FINANCIAL LITERACY PROMOTION MAY sound perfectly sensible—who wouldn’t want to teach children and adults the secrets of managing money?—but in the face of recent research it looks increasingly like a faith-based initiative. Consider one recent paper, scheduled for publication in a forthcoming issue of the journal Management Science. In a meta-analysis, Lynch and the marketing experts Daniel Fernandes and Richard Netemeyer compiled the results of more than 200 studies of financial literacy programs, adjusting for subjects’ family background and personality traits that had been ignored in the previous research. The result? Financial education has a “negligible” impact on subsequent financial decisions and behavior. Within 20 months, almost everyone who has taken a financial literacy class has forgotten what they learned.
These findings echo the results of another recent working paper, by the economists Shawn Cole at the Harvard Business School, Anna Paulson at the Federal Reserve Bank of Chicago, and Gauri Kartini Shastry at Wellesley College, on the efficacy of state laws requiring financial literacy to be taught in schools. Their conclusion: “State mandates requiring high school students to take personal finance courses have no effect on savings or investment behavior.”
Another study, from 2009, tested the financial literacy of recent high school graduates who had taken a highly regarded personal finance class. They did no better than graduates who had not taken the class. One of the study’s authors, the economist Lewis Mandell, was a founder of the modern financial literacy movement, but the evidence has prompted him to turn his back on the mainstream financial literacy paradigm.

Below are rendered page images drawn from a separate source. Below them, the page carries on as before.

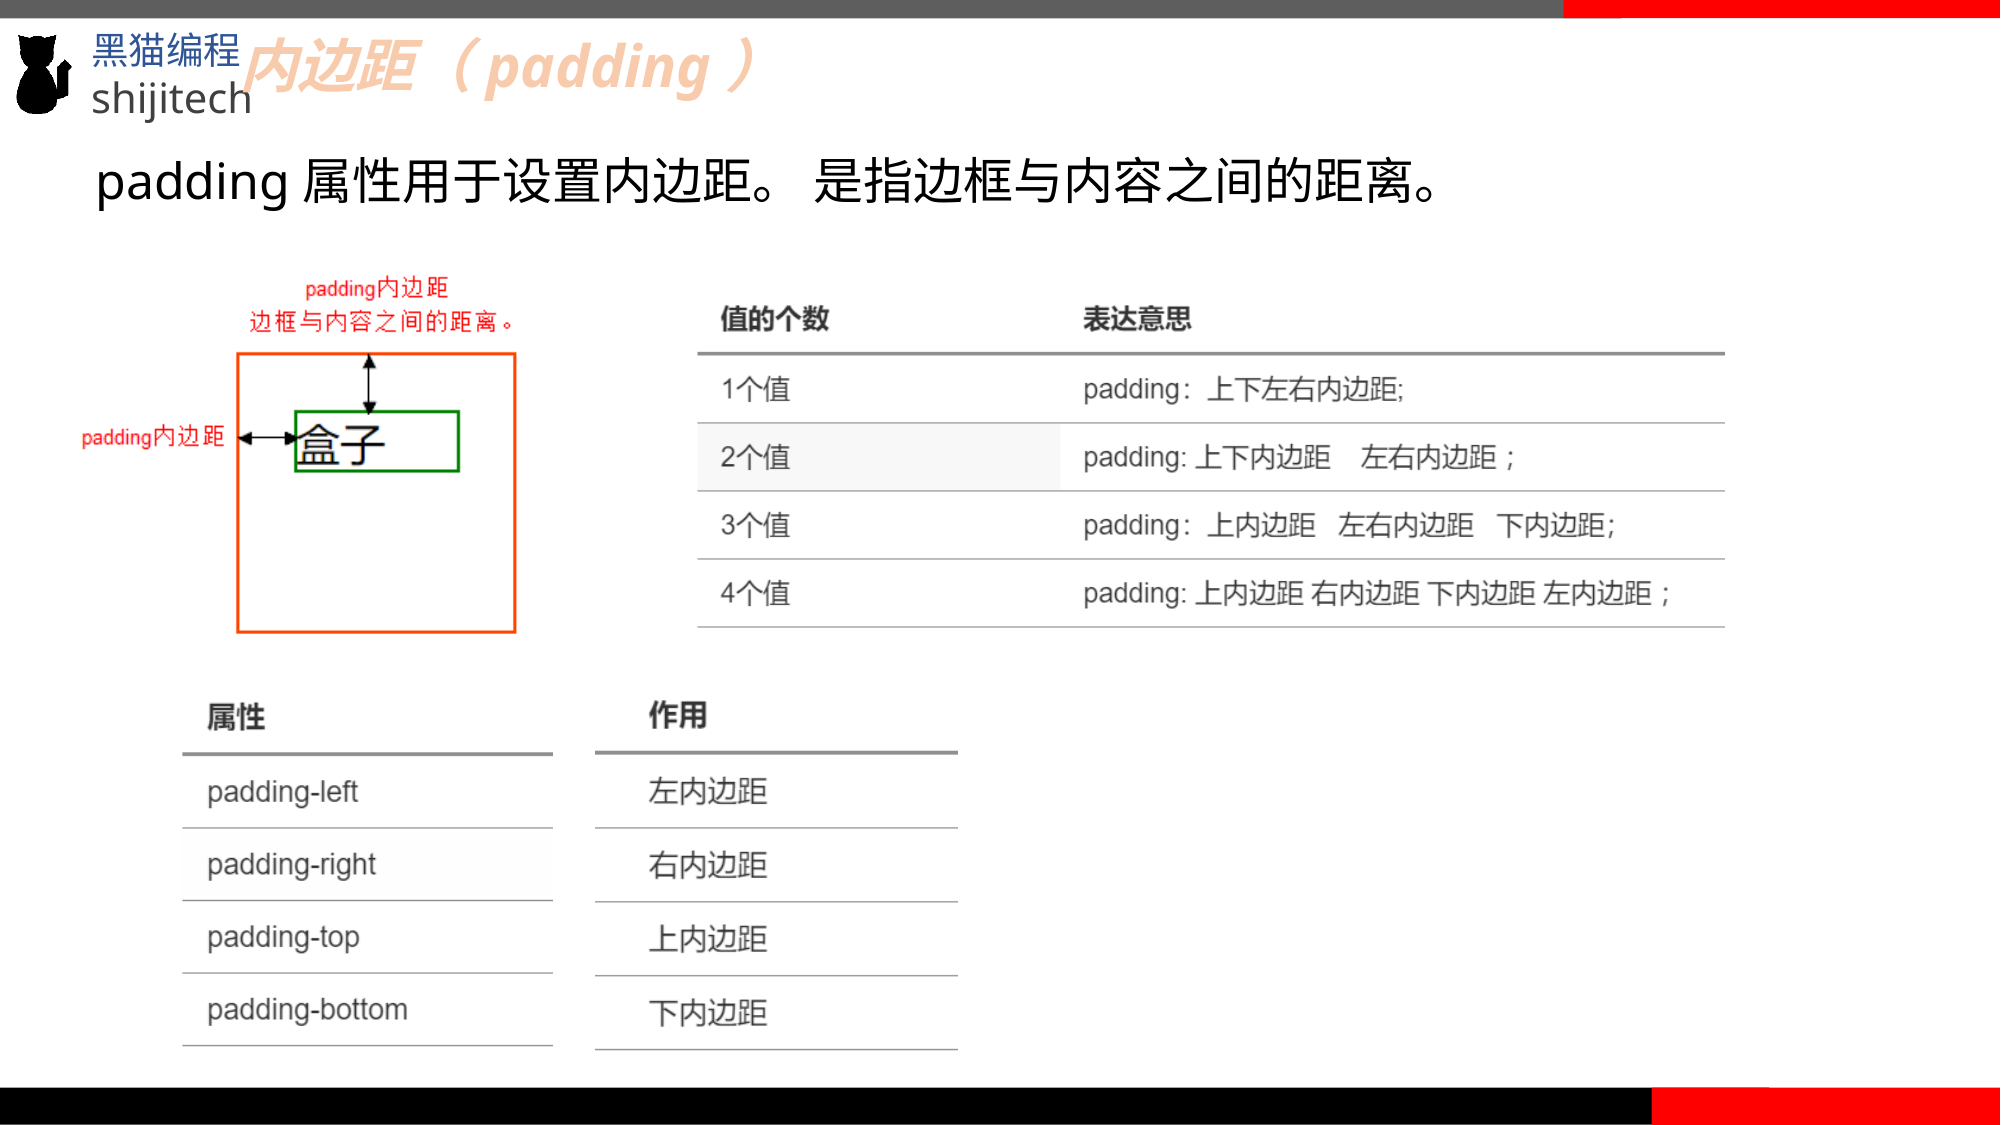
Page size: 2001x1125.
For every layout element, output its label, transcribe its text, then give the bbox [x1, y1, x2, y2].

picture [55, 207, 1725, 1075]
picture [5, 35, 83, 114]
text_box padding属性用于设置内边距。 是指边框与内容之间的距离。 [80, 142, 1624, 218]
text_box 内边距（padding） [224, 29, 799, 108]
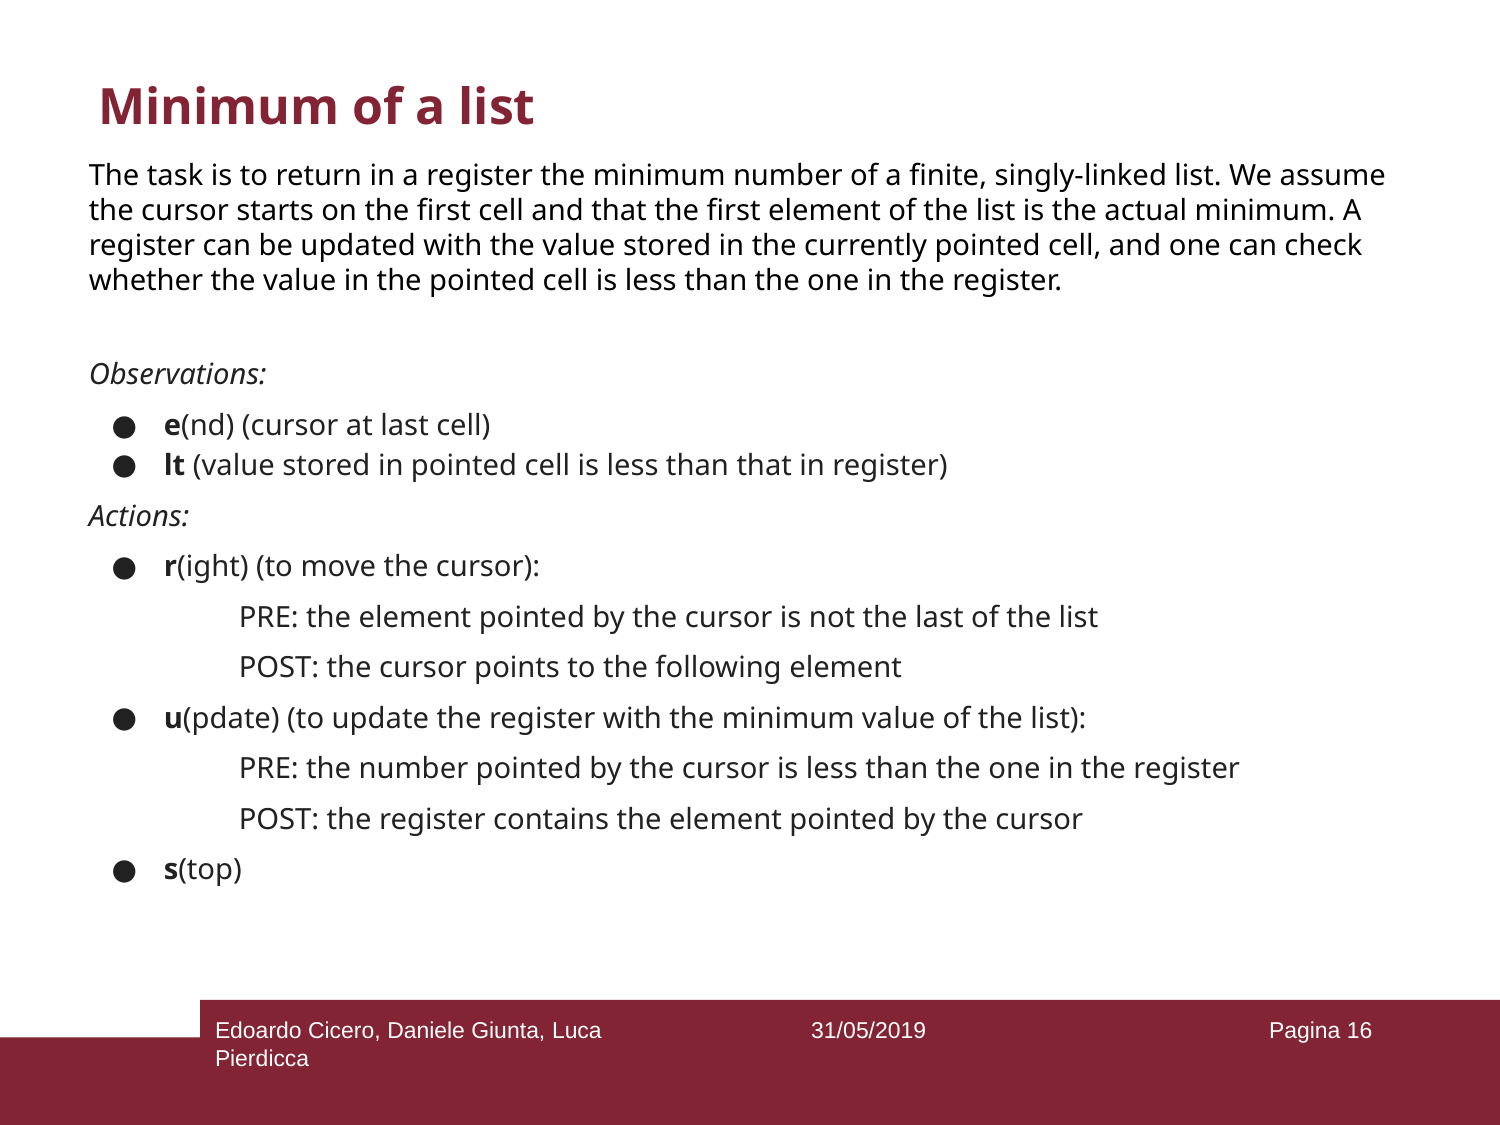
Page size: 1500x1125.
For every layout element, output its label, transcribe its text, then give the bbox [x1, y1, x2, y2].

text_box 31/05/2019 [712, 1008, 1025, 1084]
title Minimum of a list [83, 67, 1300, 148]
list The task is to return in a register the minimum number of a finite, singly-linked list. We assume the cursor starts on the first cell and that the first element of the list is the actual minimum. A register can be updated with the value stored in the currently pointed cell, and one can check whether the value in the pointed cell is less than the one in the register. Observations: e(nd) (cursor at last cell) lt (value stored in pointed cell is less than that in register) Actions: r(ight) (to move the cursor): PRE: the element pointed by the cursor is not the last of the list POST: the cursor points to the following element u(pdate) (to update the register with the minimum value of the list): PRE: the number pointed by the cursor is less than the one in the register POST: the register contains the element pointed by the cursor s(top) [73, 148, 1427, 977]
text_box Edoardo Cicero, Daniele Giunta, Luca Pierdicca [200, 1008, 675, 1084]
text_box Pagina ‹#› [1074, 1008, 1388, 1084]
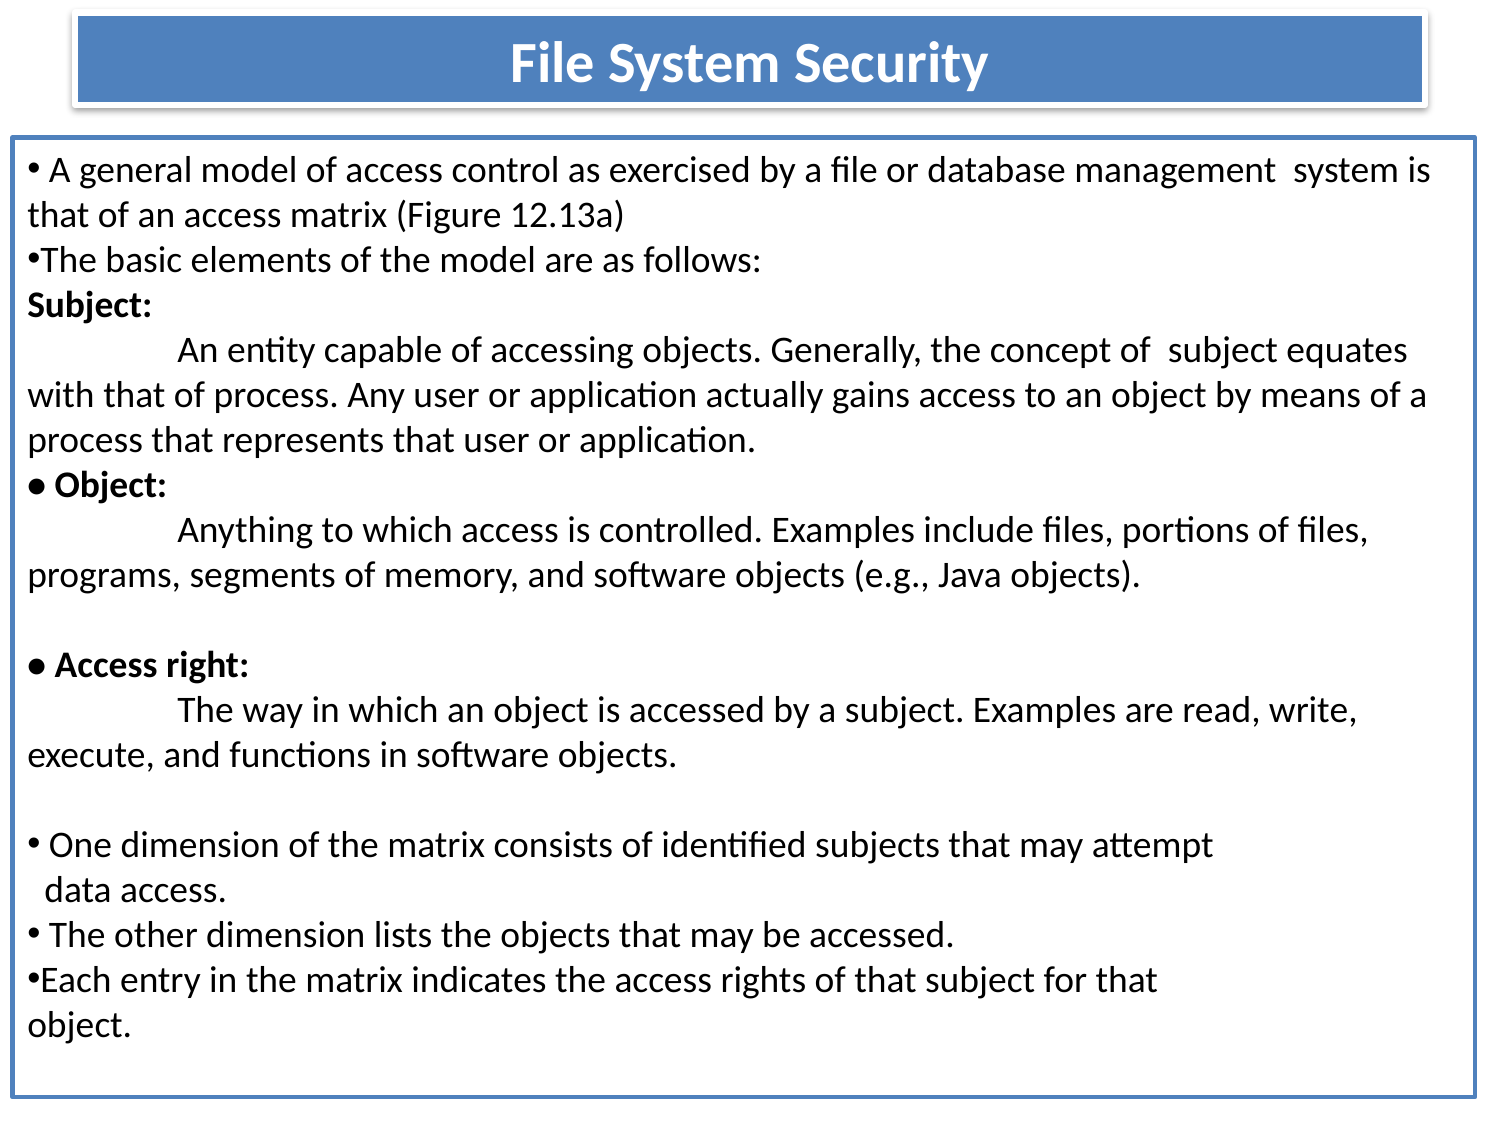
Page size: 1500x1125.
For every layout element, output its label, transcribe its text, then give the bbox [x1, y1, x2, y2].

title File System Security [72, 9, 1428, 108]
text_box A general model of access control as exercised by a file or database management system is that of an access matrix (Figure 12.13a) The basic elements of the model are as follows: Subject: An entity capable of accessing objects. Generally, the concept of subject equates with that of process. Any user or application actually gains access to an object by means of a process that represents that user or application. • Object: Anything to which access is controlled. Examples include files, portions of files, programs, segments of memory, and software objects (e.g., Java objects). • Access right: The way in which an object is accessed by a subject. Examples are read, write, execute, and functions in software objects. One dimension of the matrix consists of identified subjects that may attempt data access. The other dimension lists the objects that may be accessed. Each entry in the matrix indicates the access rights of that subject for that object. [10, 135, 1477, 1099]
slide_number 68 [1074, 1042, 1425, 1103]
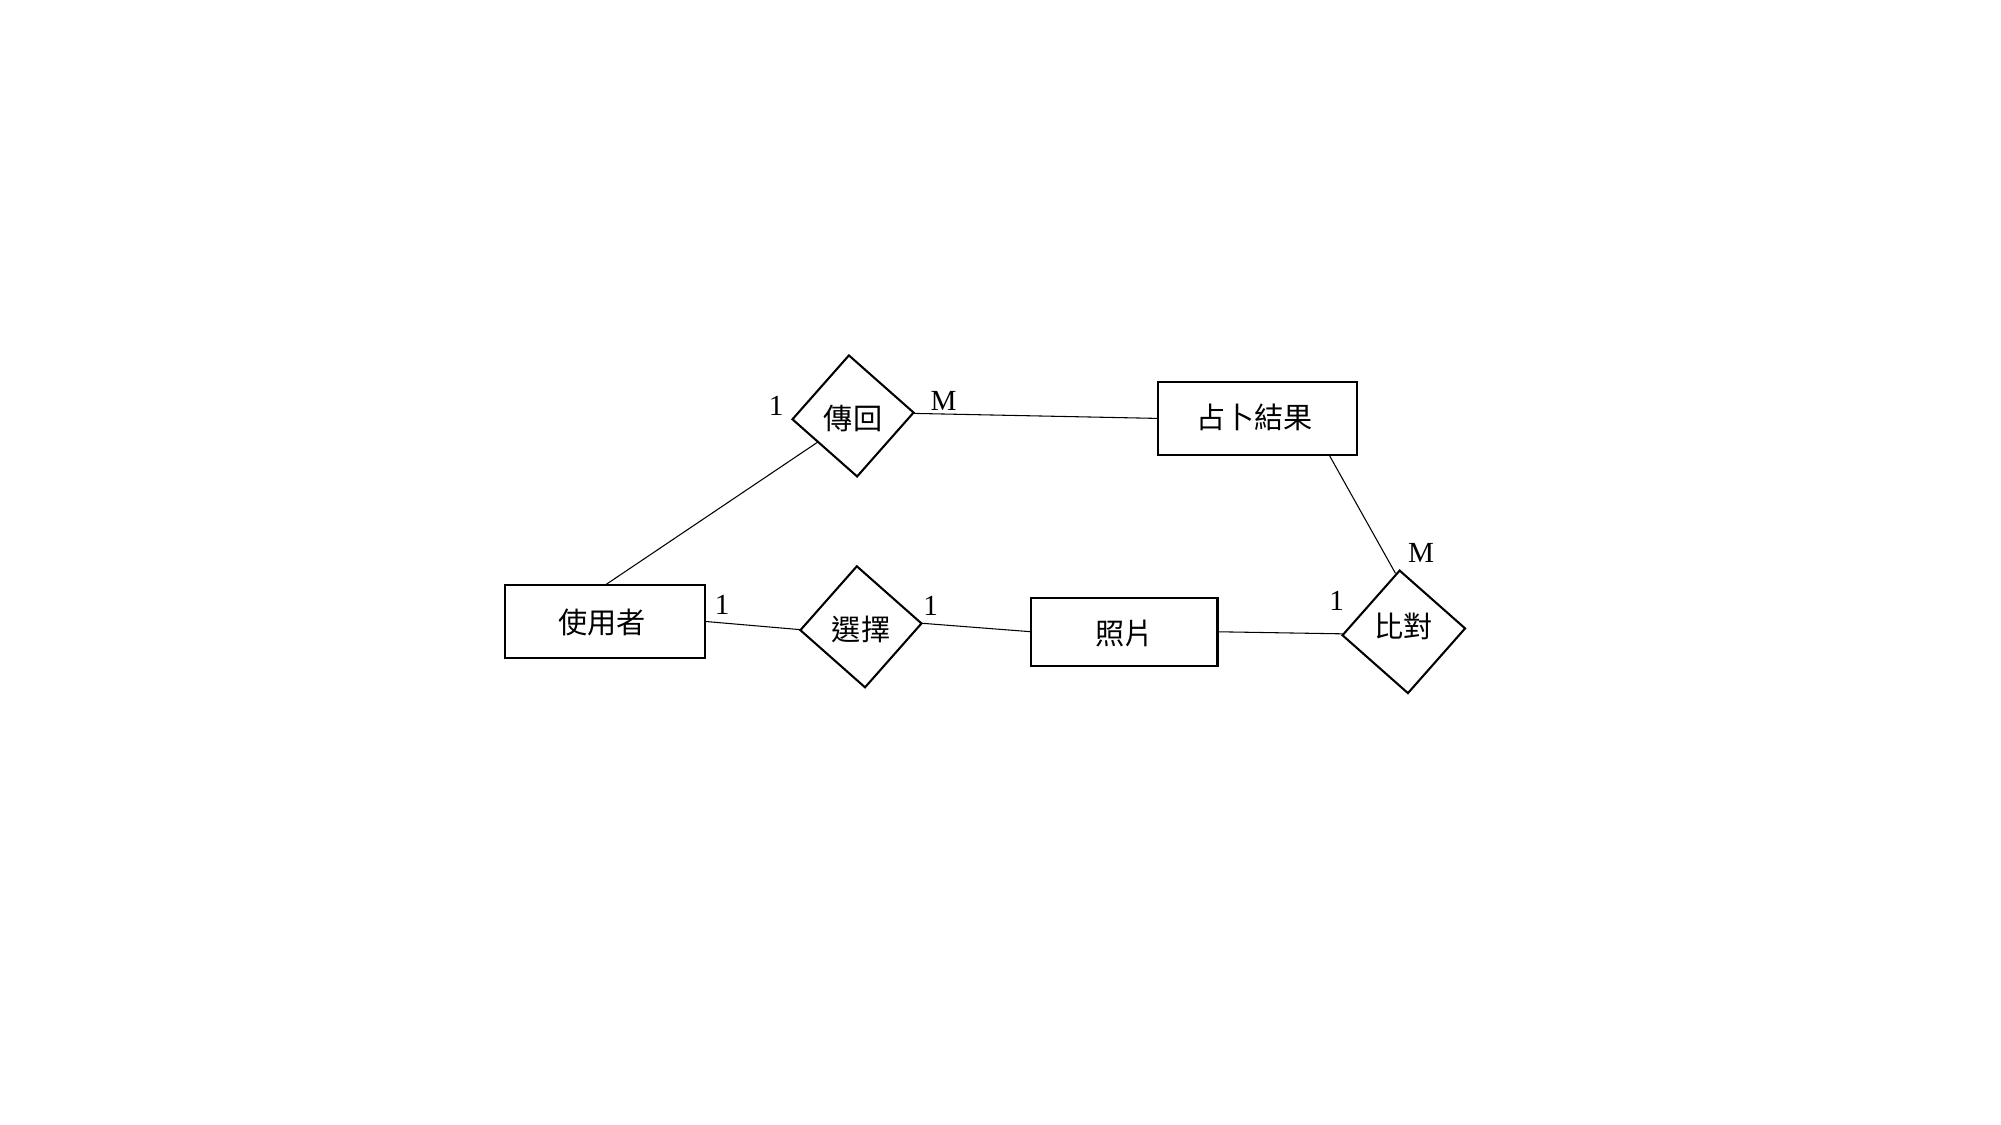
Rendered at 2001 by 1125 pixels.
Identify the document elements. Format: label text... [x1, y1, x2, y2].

text_box 1 [908, 578, 954, 629]
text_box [1157, 381, 1358, 455]
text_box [1329, 455, 1396, 574]
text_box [1031, 597, 1218, 666]
text_box 1 [1314, 574, 1360, 624]
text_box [605, 442, 818, 585]
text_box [1350, 588, 1458, 675]
text_box M [1393, 526, 1450, 576]
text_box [808, 584, 914, 670]
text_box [913, 413, 1158, 419]
text_box 1 [706, 585, 745, 621]
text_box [920, 623, 1032, 632]
text_box 1 [754, 379, 784, 430]
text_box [800, 373, 906, 459]
text_box M [915, 374, 972, 413]
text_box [705, 621, 801, 630]
text_box M [915, 419, 972, 424]
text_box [505, 585, 706, 658]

Reluctant to give up entirely on educating consumers, a number of scholars—including Lynch and Mandell—are now pushing for a model of financial literacy promotion known as just-in-time education. Instead of teaching personal finance in schools, the idea goes, a combination of education and coaching should be offered at the point of sale, or when people have reached a point in their lives when they actually need a given financial service. Don’t offer retirement education in high school or even college. Wait until someone starts a new job and needs to understand and manage a 401(k).